IACHR Press Office
The Inter-American Commission on Human Rights (IACHR) and the UN Special Rapporteur on the Human Rights of Internally Displaced Persons, Cecilia Jimenez-Damary, welcomed the official submission of the Bill for the Prevention, Care, and Protection of Internally Displaced People to the National Congress of Honduras on October 14, 2020. In view of the current context in the region, which is marked by the impact of the COVID-19 pandemic and natural disasters, the two organizations praised the initiative and urged the State to implement measures to guarantee comprehensive protection for the human rights of internally displaced persons.
The IACHR and the Special Rapporteur have observed that the predicament of internally displaced people in Honduras is extremely serious due to the extreme violence prevailing in the country, the actions of criminal organizations, and the impacts of COVID-19 and natural disasters, among other factors. In response, they believe that the prompt adoption of a new legal framework and the effective implementation of this would allow the Government to improve compliance with its international obligations in the area of forced displacement and human rights.
In this sense, the IACHR and the UN Special Rapporteur drew attention to the importance of coordinated work between civil society and government agencies like the Secretariat of Human Rights, and between the different institutions that form the Interinstitutional Commission for the Protection of People Displaced by Violence (CIPPDV). They also underlined how victims of displacement have been a driving force behind this proposed legislation. Specifically, the IACHR and the Special Rapporteur acknowledged that the CIPPDV was established as an agency to promote public policy-making and praised both this initiative and the process of articulating the agency within the comprehensive response system for internal displacement in Honduras.
In this context, at the invitation of the Government of Honduras, the then United Nations Special Rapporteur on the Human Rights of Internally Displaced Persons, Chaloka Beyani, visited the country in 2015 and presented a report to the Human Rights Council.
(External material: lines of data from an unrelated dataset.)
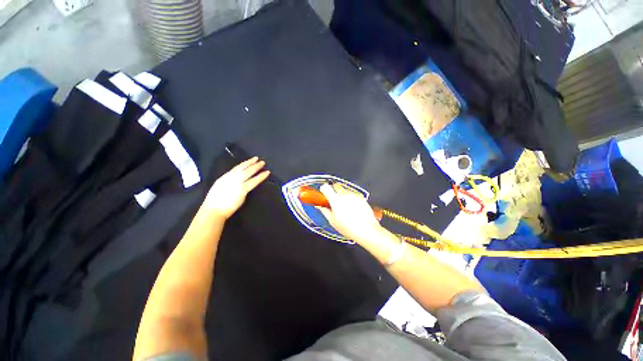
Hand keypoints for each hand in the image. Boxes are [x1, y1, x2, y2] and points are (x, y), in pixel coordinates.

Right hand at [202, 157, 269, 219]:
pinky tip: (266, 173)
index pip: (236, 168)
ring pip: (248, 172)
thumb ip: (229, 182)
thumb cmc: (215, 203)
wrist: (213, 210)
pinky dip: (260, 177)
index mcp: (225, 178)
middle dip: (251, 163)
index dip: (245, 163)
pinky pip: (253, 182)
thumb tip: (237, 181)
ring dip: (256, 167)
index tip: (251, 160)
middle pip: (243, 168)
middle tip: (258, 159)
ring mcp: (237, 183)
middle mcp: (231, 178)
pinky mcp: (242, 190)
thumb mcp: (219, 188)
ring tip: (263, 163)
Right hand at [317, 183, 384, 243]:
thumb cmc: (349, 228)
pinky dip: (350, 198)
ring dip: (342, 195)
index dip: (323, 190)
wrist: (367, 230)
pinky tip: (352, 208)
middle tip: (333, 200)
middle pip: (336, 185)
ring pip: (344, 189)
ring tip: (344, 207)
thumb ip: (325, 211)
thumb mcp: (333, 221)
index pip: (325, 187)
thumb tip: (320, 206)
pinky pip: (352, 194)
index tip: (324, 195)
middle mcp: (345, 195)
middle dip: (333, 190)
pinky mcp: (361, 197)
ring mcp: (354, 195)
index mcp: (336, 200)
In the report, the Special Rapporteur welcomed Honduras's commitment to drafting legislation that is in line with the Guiding Principles, with "technical assistance from his office and other national and international partners." He also stated that Honduras needed to strengthen its legal and institutional policy frameworks, and take comprehensive, coordinated action to address the root causes of displacement and protect the rights of internally displaced people.
In the same vein, as part of its visit to Honduras in 2018, the IACHR recommended that the State develop and implement public policies and a specific law to prevent internal displacement and guarantee protection, humanitarian aid, and lasting solutions for internally displaced people, in accordance with the Guiding Principles on Internal Displacement and the international human rights obligations that the state of Honduras is party to. Likewise, in the light of the duties enshrined in article 2 of the American Convention on Human Rights, the IACHR underscored the importance of moving toward internalizing legislative and other mechanisms to guarantee comprehensive respect for human rights. Similarly, as part of the implementation process, it called on the State to give due consideration to the standards and guidelines for public policies on the protection of internally displaced people that are contained in its publication Internal Displacement in the Northern Triangle of Central America: Public Policy Guidelines, and that wherever applicable, it incorporate the standards and recommendations enshrined in the Inter-American Principles on the Human Rights of All Migrants, Refugees, Stateless Persons, and Victims of Trafficking.
Based on these instruments and the permanent technical assistance they provide the Honduran State, the United Nations System and the Inter-American Commission on Human Rights have encouraged and provided committed support to the relevant institutions in the process of consolidating the legal framework for assisting the displaced population in Honduras.
A principal, autonomous body of the Organization of American States (OAS), the IACHR derives its mandate from the OAS Charter and the American Convention on Human Rights. The Inter-American Commission has a mandate to promote respect for and to defend human rights in the region and acts as a consultative body to the OAS in this area. The Commission is composed of seven independent members who are elected in an individual capacity by the OAS General Assembly and who do not represent their countries of origin or residence.